Evidence increasingly questioned at trials

Steve Mills Chicago Tribune

CHICAGO – In the ongoing battle over the use of bite-mark evidence, two Chicago-area dentists have opened a new legal front, suing a colleague for alleged defamation because he used a Lake County, Ill., rape case they worked on as an example of the oft-criticized discipline gone awry.

Dentists Russell Schneider, of Waukegan, and Carl Hagstrom filed their lawsuit against Michael Bowers, a dentist in California who is a frequent critic of his fellow forensic odontologists for work that has led to numerous wrongful convictions.

The two dentists allege in their lawsuit that Bowers spoke at a conference of forensic dentists in Chicago this year and included a case they worked on in a list of 10 wrongful convictions caused by bite-mark evidence. That, the two allege, was wrong and subjected them to ridicule and a loss of business.

Bowers declined to comment, as did his attorney.

Bite-mark testimony has been criticized by courts for its lack of a scientific foundation, essentially leaving dentists to compare by visual examination bite marks on a victim’s skin with X-rays or molds of a suspect’s teeth and trying to determine if they match. Even some of the forensic discipline’s leading practitioners, stung by reversals linked to DNA evidence, now argue that bite marks are best used to exclude suspects, not identify them.

Schneider and Hagstrom filed the lawsuit in Cook County Circuit Court in November. They asked for an unspecified sum in damages.

Schneider and Hagstrom examined evidence for Lake County prosecutors in the case against Bennie Starks, who was convicted in 1986 of pulling a 69-year-old Waukegan woman into a ravine and beating and raping her. Schneider and Hagstrom testified at trial that they compared Starks’ teeth to a bite mark on the woman’s shoulder and that there was a match.

Starks was convicted and was sentenced to 60 years in prison. He has maintained his innocence.

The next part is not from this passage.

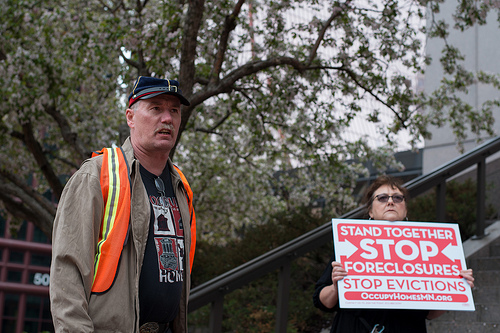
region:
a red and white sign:
[324, 213, 479, 318]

In 2006, after Starks had served nearly 20 years, the Illinois Appellate Court granted him a new trial because DNA tests excluded him as the source of semen on the victim’s underwear; that evidence, the court said, showed that a crime-lab analyst had presented false evidence at trial.

The appeals court did not rule on the bite-mark evidence. Examinations of Schneider and Hagstrom’s work by two dentists retained by Starks’ attorneys concluded that their work was flawed. Those two dentists said Schneider and Hagstrom mistook the upper jaw for the lower and the lower for the upper.

Although Starks was awarded a new trial nearly six years ago, Lake County prosecutors still have not retried him.